● WHAT IS BEING ASKED: Each line below that carries the string "maintain" must appear in the answer.

● DATA SHOWN:
########################################
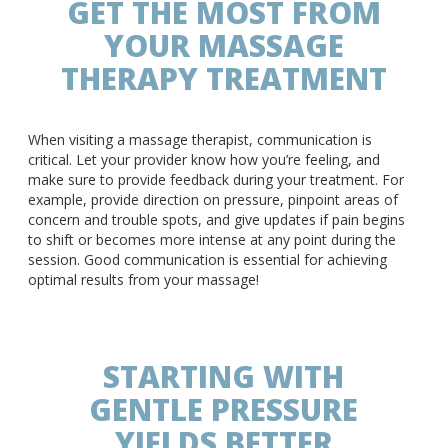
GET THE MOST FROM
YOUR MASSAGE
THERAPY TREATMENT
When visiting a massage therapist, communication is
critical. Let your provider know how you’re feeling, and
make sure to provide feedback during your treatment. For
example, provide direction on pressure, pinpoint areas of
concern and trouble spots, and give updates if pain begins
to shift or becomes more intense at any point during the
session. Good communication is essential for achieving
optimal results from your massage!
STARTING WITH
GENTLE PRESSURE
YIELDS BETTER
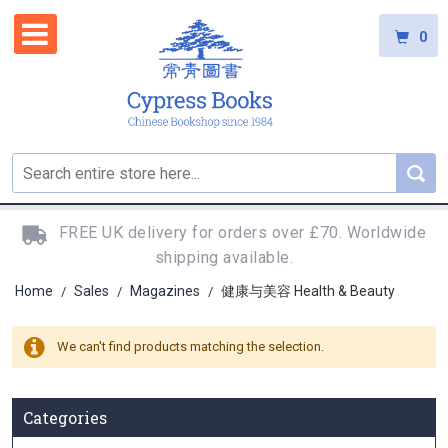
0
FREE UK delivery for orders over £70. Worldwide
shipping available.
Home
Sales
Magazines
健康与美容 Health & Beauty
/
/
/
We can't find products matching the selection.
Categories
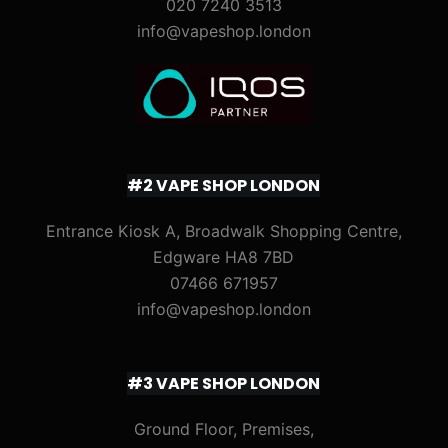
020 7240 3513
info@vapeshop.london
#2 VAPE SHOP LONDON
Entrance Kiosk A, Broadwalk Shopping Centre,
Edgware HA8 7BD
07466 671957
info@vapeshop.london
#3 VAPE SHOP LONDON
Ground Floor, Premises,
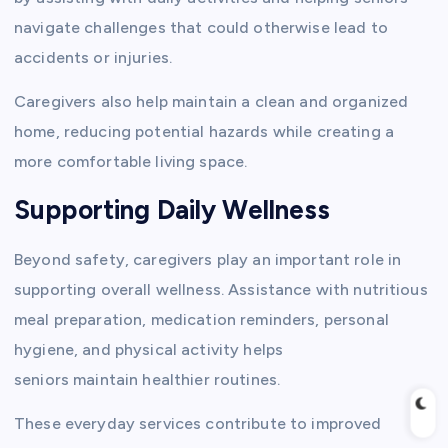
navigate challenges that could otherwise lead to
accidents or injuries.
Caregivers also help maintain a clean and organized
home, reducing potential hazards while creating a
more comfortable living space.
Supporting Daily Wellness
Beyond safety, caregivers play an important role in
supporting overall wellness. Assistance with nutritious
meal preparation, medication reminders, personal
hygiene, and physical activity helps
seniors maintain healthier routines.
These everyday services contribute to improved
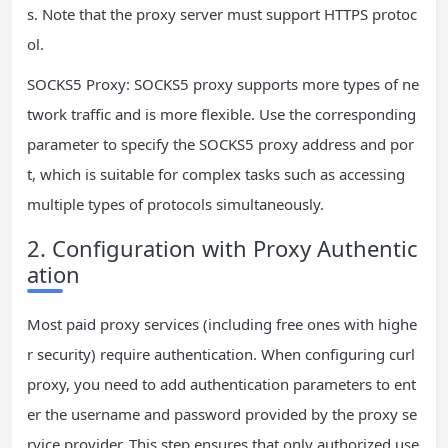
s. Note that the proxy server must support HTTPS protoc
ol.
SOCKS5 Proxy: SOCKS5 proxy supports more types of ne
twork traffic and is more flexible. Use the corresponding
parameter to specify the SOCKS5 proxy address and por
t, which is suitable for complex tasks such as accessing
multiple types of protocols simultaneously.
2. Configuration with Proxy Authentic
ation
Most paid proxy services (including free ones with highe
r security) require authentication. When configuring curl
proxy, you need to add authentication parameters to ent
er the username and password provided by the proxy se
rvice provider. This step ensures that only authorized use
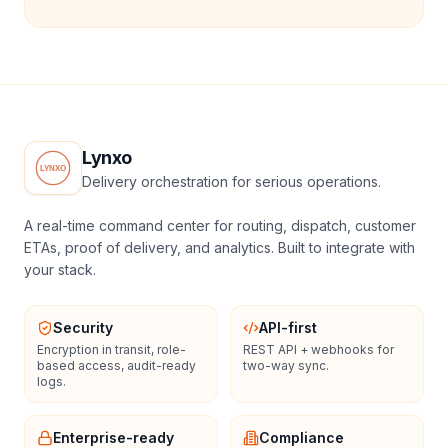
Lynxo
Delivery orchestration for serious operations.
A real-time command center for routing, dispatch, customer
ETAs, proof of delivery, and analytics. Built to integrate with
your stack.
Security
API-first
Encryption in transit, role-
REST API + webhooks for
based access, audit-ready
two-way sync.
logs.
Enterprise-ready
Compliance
########################################
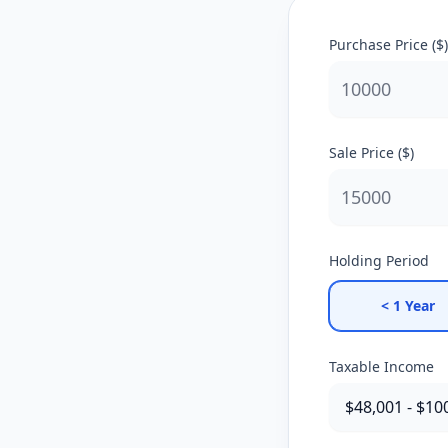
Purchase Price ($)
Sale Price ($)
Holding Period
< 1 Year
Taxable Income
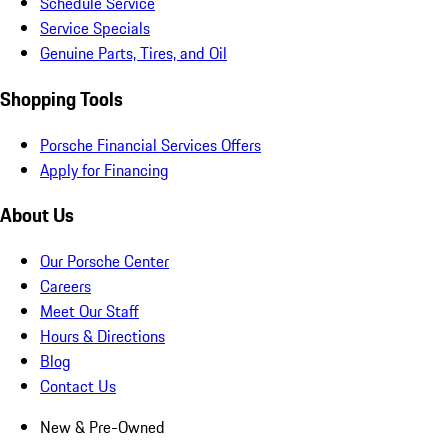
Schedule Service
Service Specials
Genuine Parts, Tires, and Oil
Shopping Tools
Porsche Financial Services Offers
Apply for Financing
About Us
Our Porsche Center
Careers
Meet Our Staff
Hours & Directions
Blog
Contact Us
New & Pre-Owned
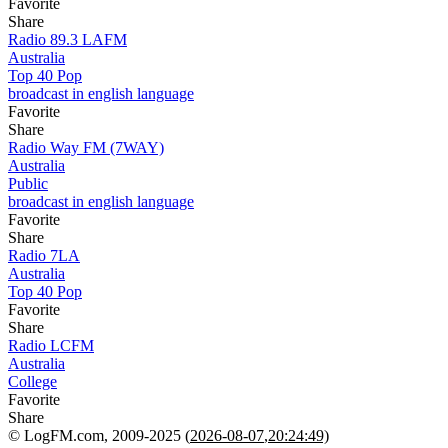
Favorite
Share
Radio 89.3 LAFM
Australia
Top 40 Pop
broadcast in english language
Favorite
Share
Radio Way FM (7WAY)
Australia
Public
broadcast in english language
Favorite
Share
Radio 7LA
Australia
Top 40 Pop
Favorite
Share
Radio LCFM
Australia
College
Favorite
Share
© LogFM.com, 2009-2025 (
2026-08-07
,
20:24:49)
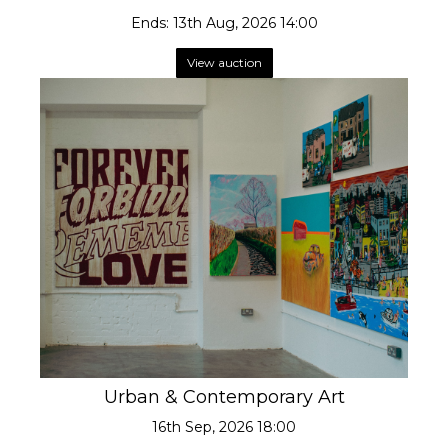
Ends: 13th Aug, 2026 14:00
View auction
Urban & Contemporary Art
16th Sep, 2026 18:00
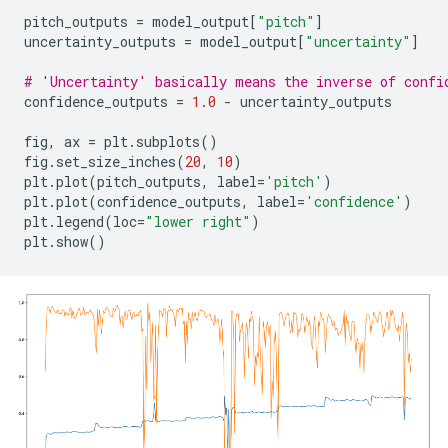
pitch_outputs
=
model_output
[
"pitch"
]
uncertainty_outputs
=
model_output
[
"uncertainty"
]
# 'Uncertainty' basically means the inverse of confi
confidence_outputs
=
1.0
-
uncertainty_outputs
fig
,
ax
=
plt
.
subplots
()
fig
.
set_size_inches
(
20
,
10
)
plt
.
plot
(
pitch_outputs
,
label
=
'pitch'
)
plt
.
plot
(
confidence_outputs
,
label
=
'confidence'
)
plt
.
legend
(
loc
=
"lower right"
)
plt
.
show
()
########################################
● OUTPUT BELOW:
Caregivers also help maintain a clean and organized
seniors maintain healthier routines.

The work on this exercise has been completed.